■ **YOUR GOAL**
Reproduce every line of the material below without any change, and leave the pictures out.

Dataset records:
# # # # #

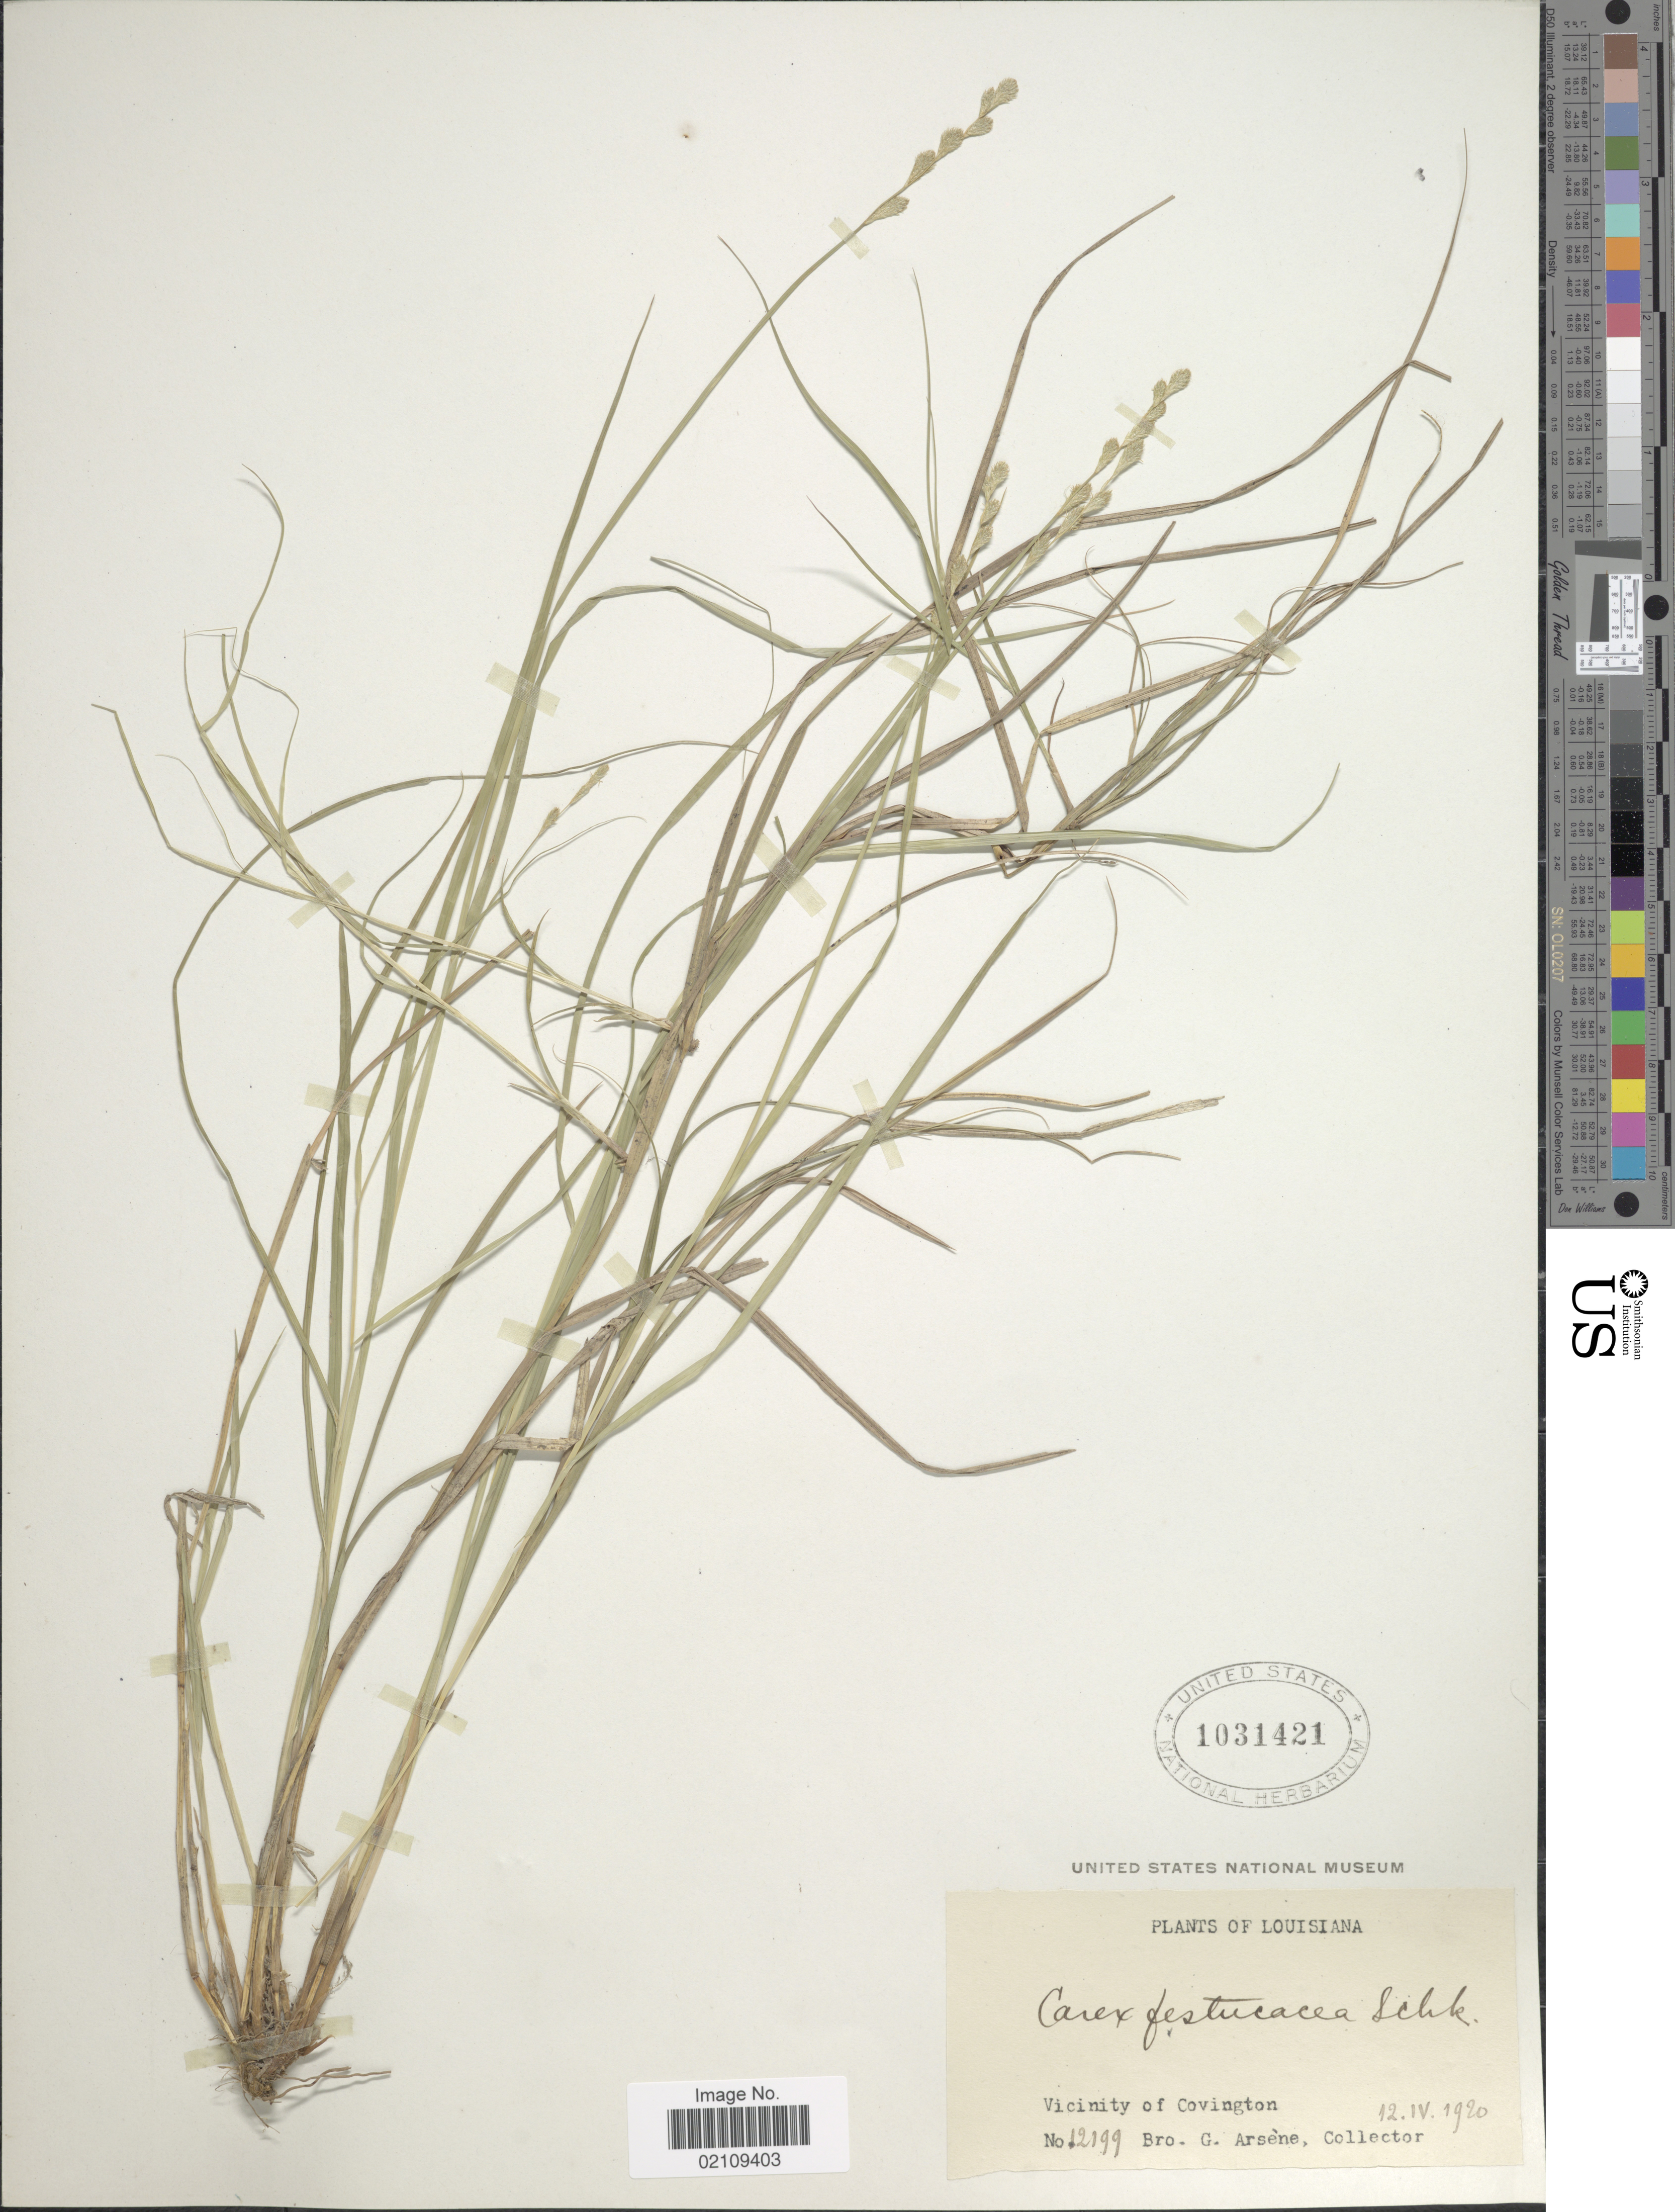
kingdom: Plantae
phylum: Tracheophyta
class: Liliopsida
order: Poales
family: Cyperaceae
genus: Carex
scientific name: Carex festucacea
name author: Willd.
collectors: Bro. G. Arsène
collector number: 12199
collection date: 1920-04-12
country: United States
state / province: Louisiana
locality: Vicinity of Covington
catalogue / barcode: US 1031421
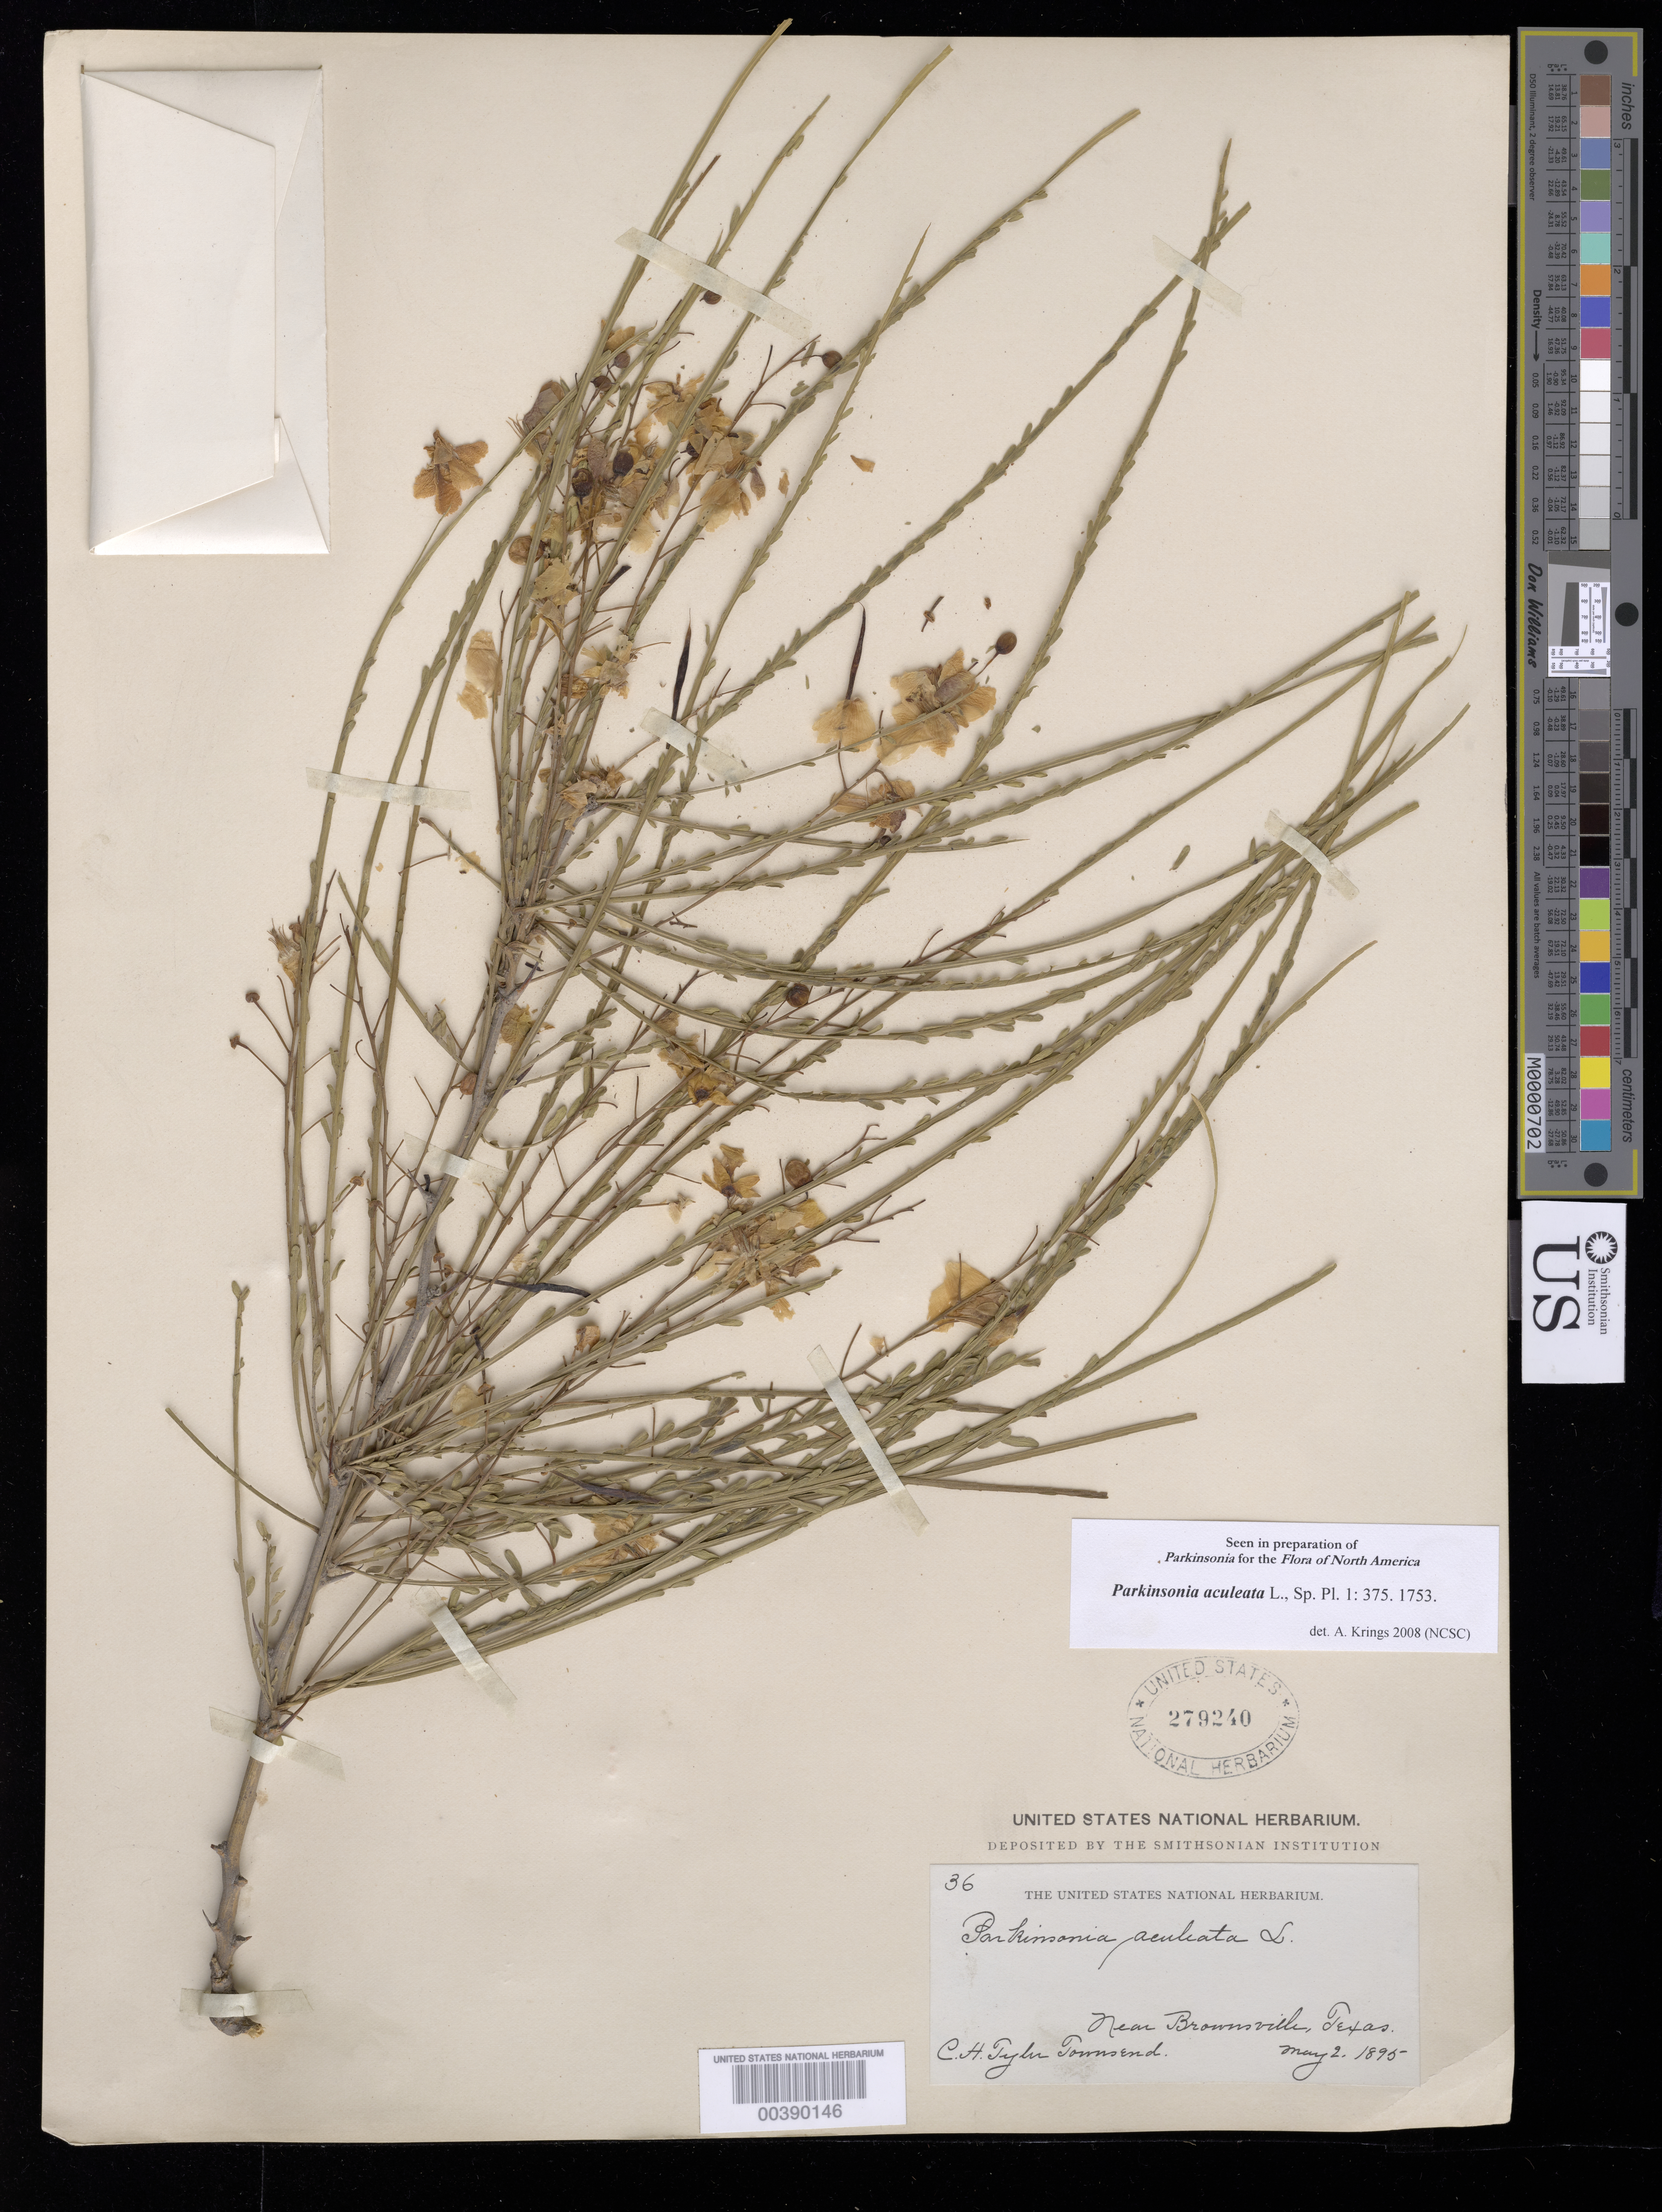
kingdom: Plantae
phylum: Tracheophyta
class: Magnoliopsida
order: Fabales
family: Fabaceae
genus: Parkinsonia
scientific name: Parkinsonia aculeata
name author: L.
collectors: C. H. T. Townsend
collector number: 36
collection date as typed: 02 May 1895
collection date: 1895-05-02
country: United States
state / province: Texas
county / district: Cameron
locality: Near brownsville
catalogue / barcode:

# # # # #

■ **FULL OUTPUT**
kingdom: Plantae
phylum: Tracheophyta
class: Liliopsida
order: Poales
family: Cyperaceae
genus: Carex
scientific name: Carex festucacea
name author: Willd.
collectors: Bro. G. Arsène
collector number: 12199
collection date: 1920-04-12
country: United States
state / province: Louisiana
locality: Vicinity of Covington
catalogue / barcode: US 1031421
kingdom: Plantae
phylum: Tracheophyta
class: Magnoliopsida
order: Fabales
family: Fabaceae
genus: Parkinsonia
scientific name: Parkinsonia aculeata
name author: L.
collectors: C. H. T. Townsend
collector number: 36
collection date as typed: 02 May 1895
collection date: 1895-05-02
country: United States
state / province: Texas
county / district: Cameron
locality: Near brownsville
catalogue / barcode:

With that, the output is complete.